# Judging ABX results subjectively? What do they mean to me.

#### Blumlein 88

In a couple of recent threads it has been discussed how you can be sure blind test results are not chance at very low percentages with large numbers of trials. (Read Amir's reference on the topic if you have not yet).

So 15 of 20 correct is enough you have less than 5% probability the result is chance. So instead of guessing 2 of 4 you are correctly picking 3 of 4 or a 75% rate correct.

With 5100 of 10,000 correct you also have less than a 5% probability the result is random. You are correct in 51% of your choices rather than just 50% you get guessing. This strikes some people as odd or at least non-intuitive. (also lets not get picky about precise numbers mine are more or less in the real ballpark)

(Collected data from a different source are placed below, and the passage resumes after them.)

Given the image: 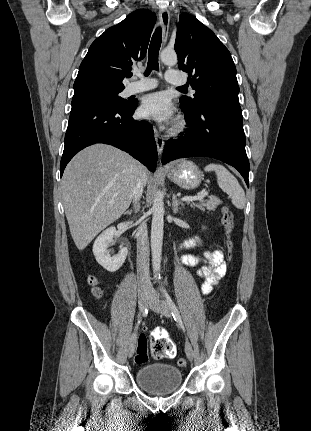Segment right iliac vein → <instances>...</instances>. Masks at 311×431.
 <instances>
[{
    "mask_svg": "<svg viewBox=\"0 0 311 431\" xmlns=\"http://www.w3.org/2000/svg\"><path fill=\"white\" fill-rule=\"evenodd\" d=\"M147 302H148V293L141 292L138 296V305L141 312L146 308ZM135 347H136V334H133L132 337L130 338L129 347H128L129 358L133 356L135 352Z\"/></svg>",
    "mask_w": 311,
    "mask_h": 431,
    "instance_id": "1",
    "label": "right iliac vein"
}]
</instances>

In blind testing one should avoid getting too caught up in p-values (the odds the results are random). You also need to keep in mind the size of the effect. Is it really large enough to matter in listening to music?

So would like to hear thoughts on this from others. I will also break up this post into another few to give my thinking on how this matters.

#### Blumlein 88

Personally, having done some blind testing of things with Foobar and a few without Foobar, I have become comfortable doing blind testing up to 20 trials or so. I typically do 20 trials twice on something I am interested in. While comfortable doing it, it is drudgery.

I have found that comparing shorts segments of no more than 5 seconds is far more discerning than anything longer. Likely due to echoic memory limits in humans. There are things I can perceive at or just almost 100% with 5 second segments, and not at all over 50% using 30 second segments. So does that mean listening to music such an effect actually can't matter at all to me? (Unless we have some master works lasting 5 seconds)

It seems to me the short 5 second testing gets closest to the physical limits of my hearing mechanism. If something is not perceivable this way, it likely isn't perceivable by my hearing mechanism. If my hearing mechanism can't pick it up obviously the difference can't get passed onto my brain. So I believe it becomes a non-factor.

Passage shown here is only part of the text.